◆ **YOUR INSTRUCTIONS**
Return the whole listing exactly as it stands.
+---+
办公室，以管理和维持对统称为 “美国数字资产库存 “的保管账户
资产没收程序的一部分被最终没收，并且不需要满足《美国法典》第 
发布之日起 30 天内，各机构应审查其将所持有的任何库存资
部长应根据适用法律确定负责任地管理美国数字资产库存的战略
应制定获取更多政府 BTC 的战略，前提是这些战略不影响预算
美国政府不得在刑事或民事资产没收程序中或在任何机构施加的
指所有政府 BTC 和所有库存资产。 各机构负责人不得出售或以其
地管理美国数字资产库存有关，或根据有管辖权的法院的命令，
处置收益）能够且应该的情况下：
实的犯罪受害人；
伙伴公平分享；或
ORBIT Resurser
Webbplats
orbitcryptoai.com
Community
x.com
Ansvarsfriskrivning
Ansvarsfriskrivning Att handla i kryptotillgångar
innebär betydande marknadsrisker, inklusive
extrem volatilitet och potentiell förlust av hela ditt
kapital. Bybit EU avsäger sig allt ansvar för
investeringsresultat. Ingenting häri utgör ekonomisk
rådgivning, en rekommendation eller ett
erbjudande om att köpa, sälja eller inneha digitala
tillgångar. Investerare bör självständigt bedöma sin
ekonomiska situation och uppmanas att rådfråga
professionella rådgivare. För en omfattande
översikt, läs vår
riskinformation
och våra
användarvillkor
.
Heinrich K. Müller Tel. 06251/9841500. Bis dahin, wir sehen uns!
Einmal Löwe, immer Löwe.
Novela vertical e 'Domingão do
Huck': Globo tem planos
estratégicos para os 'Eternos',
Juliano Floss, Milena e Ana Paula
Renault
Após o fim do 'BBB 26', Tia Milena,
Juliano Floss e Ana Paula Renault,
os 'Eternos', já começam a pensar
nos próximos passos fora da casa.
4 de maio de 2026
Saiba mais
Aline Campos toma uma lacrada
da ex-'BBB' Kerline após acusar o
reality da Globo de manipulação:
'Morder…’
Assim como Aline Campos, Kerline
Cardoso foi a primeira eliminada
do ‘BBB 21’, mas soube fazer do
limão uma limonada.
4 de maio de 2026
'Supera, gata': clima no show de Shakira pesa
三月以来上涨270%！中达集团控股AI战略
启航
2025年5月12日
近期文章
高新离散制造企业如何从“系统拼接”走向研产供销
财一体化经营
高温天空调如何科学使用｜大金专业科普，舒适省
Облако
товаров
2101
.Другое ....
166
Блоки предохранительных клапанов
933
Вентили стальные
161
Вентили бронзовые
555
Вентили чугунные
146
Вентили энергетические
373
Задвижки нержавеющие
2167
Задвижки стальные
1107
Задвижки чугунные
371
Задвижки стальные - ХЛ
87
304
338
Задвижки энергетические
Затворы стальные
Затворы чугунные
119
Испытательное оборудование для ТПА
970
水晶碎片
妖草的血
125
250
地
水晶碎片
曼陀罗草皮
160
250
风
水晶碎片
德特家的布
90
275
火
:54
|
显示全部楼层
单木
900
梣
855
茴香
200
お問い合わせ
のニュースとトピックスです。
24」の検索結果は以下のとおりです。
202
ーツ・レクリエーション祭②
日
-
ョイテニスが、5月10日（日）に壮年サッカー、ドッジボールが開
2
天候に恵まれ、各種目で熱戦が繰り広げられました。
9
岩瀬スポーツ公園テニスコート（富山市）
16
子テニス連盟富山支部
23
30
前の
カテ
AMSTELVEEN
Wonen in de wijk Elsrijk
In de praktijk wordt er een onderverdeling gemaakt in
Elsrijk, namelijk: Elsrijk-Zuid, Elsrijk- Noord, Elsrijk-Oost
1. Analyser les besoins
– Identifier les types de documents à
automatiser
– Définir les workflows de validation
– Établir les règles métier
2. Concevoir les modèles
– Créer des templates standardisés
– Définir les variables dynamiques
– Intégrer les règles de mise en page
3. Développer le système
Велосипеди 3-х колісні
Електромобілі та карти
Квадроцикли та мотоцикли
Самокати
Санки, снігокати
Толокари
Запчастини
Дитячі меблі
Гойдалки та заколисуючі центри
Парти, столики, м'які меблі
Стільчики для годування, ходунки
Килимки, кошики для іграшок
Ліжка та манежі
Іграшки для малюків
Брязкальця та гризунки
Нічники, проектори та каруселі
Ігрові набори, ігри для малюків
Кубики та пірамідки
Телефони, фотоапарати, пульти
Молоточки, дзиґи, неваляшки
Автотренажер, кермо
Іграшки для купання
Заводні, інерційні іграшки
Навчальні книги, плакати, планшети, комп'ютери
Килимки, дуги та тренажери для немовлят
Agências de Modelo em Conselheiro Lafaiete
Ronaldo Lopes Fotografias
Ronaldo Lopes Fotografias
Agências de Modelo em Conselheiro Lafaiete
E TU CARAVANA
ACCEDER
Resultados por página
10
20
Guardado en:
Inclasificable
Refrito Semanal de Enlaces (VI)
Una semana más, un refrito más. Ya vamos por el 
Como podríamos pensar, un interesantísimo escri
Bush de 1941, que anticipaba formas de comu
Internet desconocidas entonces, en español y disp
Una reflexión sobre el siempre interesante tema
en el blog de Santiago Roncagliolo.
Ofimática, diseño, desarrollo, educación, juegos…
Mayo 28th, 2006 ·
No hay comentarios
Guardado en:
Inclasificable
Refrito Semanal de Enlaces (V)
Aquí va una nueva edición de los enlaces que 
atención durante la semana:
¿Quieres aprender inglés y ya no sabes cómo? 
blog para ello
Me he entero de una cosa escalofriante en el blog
+---+
◆ **ANSWER TO THE EXERCISE**
办公室，以管理和维持对统称为 “美国数字资产库存 “的保管账户
资产没收程序的一部分被最终没收，并且不需要满足《美国法典》第 
发布之日起 30 天内，各机构应审查其将所持有的任何库存资
部长应根据适用法律确定负责任地管理美国数字资产库存的战略
应制定获取更多政府 BTC 的战略，前提是这些战略不影响预算
美国政府不得在刑事或民事资产没收程序中或在任何机构施加的
指所有政府 BTC 和所有库存资产。 各机构负责人不得出售或以其
地管理美国数字资产库存有关，或根据有管辖权的法院的命令，
处置收益）能够且应该的情况下：
实的犯罪受害人；
伙伴公平分享；或
ORBIT Resurser
Webbplats
orbitcryptoai.com
Community
x.com
Ansvarsfriskrivning
Ansvarsfriskrivning Att handla i kryptotillgångar
innebär betydande marknadsrisker, inklusive
extrem volatilitet och potentiell förlust av hela ditt
kapital. Bybit EU avsäger sig allt ansvar för
investeringsresultat. Ingenting häri utgör ekonomisk
rådgivning, en rekommendation eller ett
erbjudande om att köpa, sälja eller inneha digitala
tillgångar. Investerare bör självständigt bedöma sin
ekonomiska situation och uppmanas att rådfråga
professionella rådgivare. För en omfattande
översikt, läs vår
riskinformation
och våra
användarvillkor
.
Heinrich K. Müller Tel. 06251/9841500. Bis dahin, wir sehen uns!
Einmal Löwe, immer Löwe.
Novela vertical e 'Domingão do
Huck': Globo tem planos
estratégicos para os 'Eternos',
Juliano Floss, Milena e Ana Paula
Renault
Após o fim do 'BBB 26', Tia Milena,
Juliano Floss e Ana Paula Renault,
os 'Eternos', já começam a pensar
nos próximos passos fora da casa.
4 de maio de 2026
Saiba mais
Aline Campos toma uma lacrada
da ex-'BBB' Kerline após acusar o
reality da Globo de manipulação:
'Morder…’
Assim como Aline Campos, Kerline
Cardoso foi a primeira eliminada
do ‘BBB 21’, mas soube fazer do
limão uma limonada.
4 de maio de 2026
'Supera, gata': clima no show de Shakira pesa
三月以来上涨270%！中达集团控股AI战略
启航
2025年5月12日
近期文章
高新离散制造企业如何从“系统拼接”走向研产供销
财一体化经营
高温天空调如何科学使用｜大金专业科普，舒适省
Облако
товаров
2101
.Другое ....
166
Блоки предохранительных клапанов
933
Вентили стальные
161
Вентили бронзовые
555
Вентили чугунные
146
Вентили энергетические
373
Задвижки нержавеющие
2167
Задвижки стальные
1107
Задвижки чугунные
371
Задвижки стальные - ХЛ
87
304
338
Задвижки энергетические
Затворы стальные
Затворы чугунные
119
Испытательное оборудование для ТПА
970
水晶碎片
妖草的血
125
250
地
水晶碎片
曼陀罗草皮
160
250
风
水晶碎片
德特家的布
90
275
火
:54
|
显示全部楼层
单木
900
梣
855
茴香
200
お問い合わせ
のニュースとトピックスです。
24」の検索結果は以下のとおりです。
202
ーツ・レクリエーション祭②
日
-
ョイテニスが、5月10日（日）に壮年サッカー、ドッジボールが開
2
天候に恵まれ、各種目で熱戦が繰り広げられました。
9
岩瀬スポーツ公園テニスコート（富山市）
16
子テニス連盟富山支部
23
30
前の
カテ
AMSTELVEEN
Wonen in de wijk Elsrijk
In de praktijk wordt er een onderverdeling gemaakt in
Elsrijk, namelijk: Elsrijk-Zuid, Elsrijk- Noord, Elsrijk-Oost
1. Analyser les besoins
– Identifier les types de documents à
automatiser
– Définir les workflows de validation
– Établir les règles métier
2. Concevoir les modèles
– Créer des templates standardisés
– Définir les variables dynamiques
– Intégrer les règles de mise en page
3. Développer le système
Велосипеди 3-х колісні
Електромобілі та карти
Квадроцикли та мотоцикли
Самокати
Санки, снігокати
Толокари
Запчастини
Дитячі меблі
Гойдалки та заколисуючі центри
Парти, столики, м'які меблі
Стільчики для годування, ходунки
Килимки, кошики для іграшок
Ліжка та манежі
Іграшки для малюків
Брязкальця та гризунки
Нічники, проектори та каруселі
Ігрові набори, ігри для малюків
Кубики та пірамідки
Телефони, фотоапарати, пульти
Молоточки, дзиґи, неваляшки
Автотренажер, кермо
Іграшки для купання
Заводні, інерційні іграшки
Навчальні книги, плакати, планшети, комп'ютери
Килимки, дуги та тренажери для немовлят
Agências de Modelo em Conselheiro Lafaiete
Ronaldo Lopes Fotografias
Ronaldo Lopes Fotografias
Agências de Modelo em Conselheiro Lafaiete
E TU CARAVANA
ACCEDER
Resultados por página
10
20
Guardado en:
Inclasificable
Refrito Semanal de Enlaces (VI)
Una semana más, un refrito más. Ya vamos por el 
Como podríamos pensar, un interesantísimo escri
Bush de 1941, que anticipaba formas de comu
Internet desconocidas entonces, en español y disp
Una reflexión sobre el siempre interesante tema
en el blog de Santiago Roncagliolo.
Ofimática, diseño, desarrollo, educación, juegos…
Mayo 28th, 2006 ·
No hay comentarios
Guardado en:
Inclasificable
Refrito Semanal de Enlaces (V)
Aquí va una nueva edición de los enlaces que 
atención durante la semana:
¿Quieres aprender inglés y ya no sabes cómo? 
blog para ello
Me he entero de una cosa escalofriante en el blog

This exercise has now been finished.